§ Records to use:
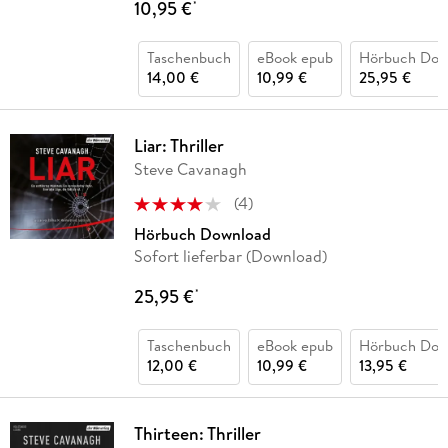
10,95 €
*
Taschenbuch
eBook epub
Hörbuch Dow
14,00 €
10,99 €
25,95 €
Liar: Thriller
Steve Cavanagh
(
4
)
Hörbuch Download
Sofort lieferbar (Download)
25,95 €
*
Taschenbuch
eBook epub
Hörbuch Dow
12,00 €
10,99 €
13,95 €
Thirteen: Thriller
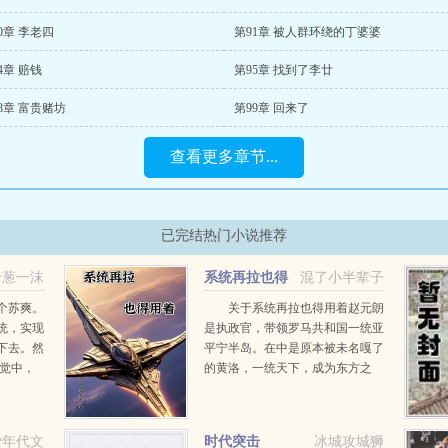
0章 李老四
第91章 被人群环绕的丁婆婆
4章 赔钱
第95章 找到了李廿
8章 富贵赌坊
第99章 回来了
查看更多章节...
已完结热门小说推荐
千葱一沫
系统再拉也得
混了小半辈子
用着
个苏爽。
关于系统再拉也得用着赵元朗
统，实现
是执政官，带领罗马共和国一统亚
下去。然
平宁半岛。在中是原本被未名嘎了
不觉中，
的黄洛，一统天下，成为东方之
界一穿成
主，神威大帝在中篡夺帝国，赢取
她作为乐
白富美伊莉丝公主，成为潘德帝国
.
的帝皇。在是被圣主坑的瓦龙，翻
爱年代文
时代突击
冰城攻城狮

§ Work request: Write out the text read from each entry above exactly as it appears, line for line, leaving the pictures out of the answer.

§ Task result:
10,95 €
*
Taschenbuch
eBook epub
Hörbuch Dow
14,00 €
10,99 €
25,95 €
Liar: Thriller
Steve Cavanagh
(
4
)
Hörbuch Download
Sofort lieferbar (Download)
25,95 €
*
Taschenbuch
eBook epub
Hörbuch Dow
12,00 €
10,99 €
13,95 €
Thirteen: Thriller
0章 李老四
第91章 被人群环绕的丁婆婆
4章 赔钱
第95章 找到了李廿
8章 富贵赌坊
第99章 回来了
查看更多章节...
已完结热门小说推荐
千葱一沫
系统再拉也得
混了小半辈子
用着
个苏爽。
关于系统再拉也得用着赵元朗
统，实现
是执政官，带领罗马共和国一统亚
下去。然
平宁半岛。在中是原本被未名嘎了
不觉中，
的黄洛，一统天下，成为东方之
界一穿成
主，神威大帝在中篡夺帝国，赢取
她作为乐
白富美伊莉丝公主，成为潘德帝国
.
的帝皇。在是被圣主坑的瓦龙，翻
爱年代文
时代突击
冰城攻城狮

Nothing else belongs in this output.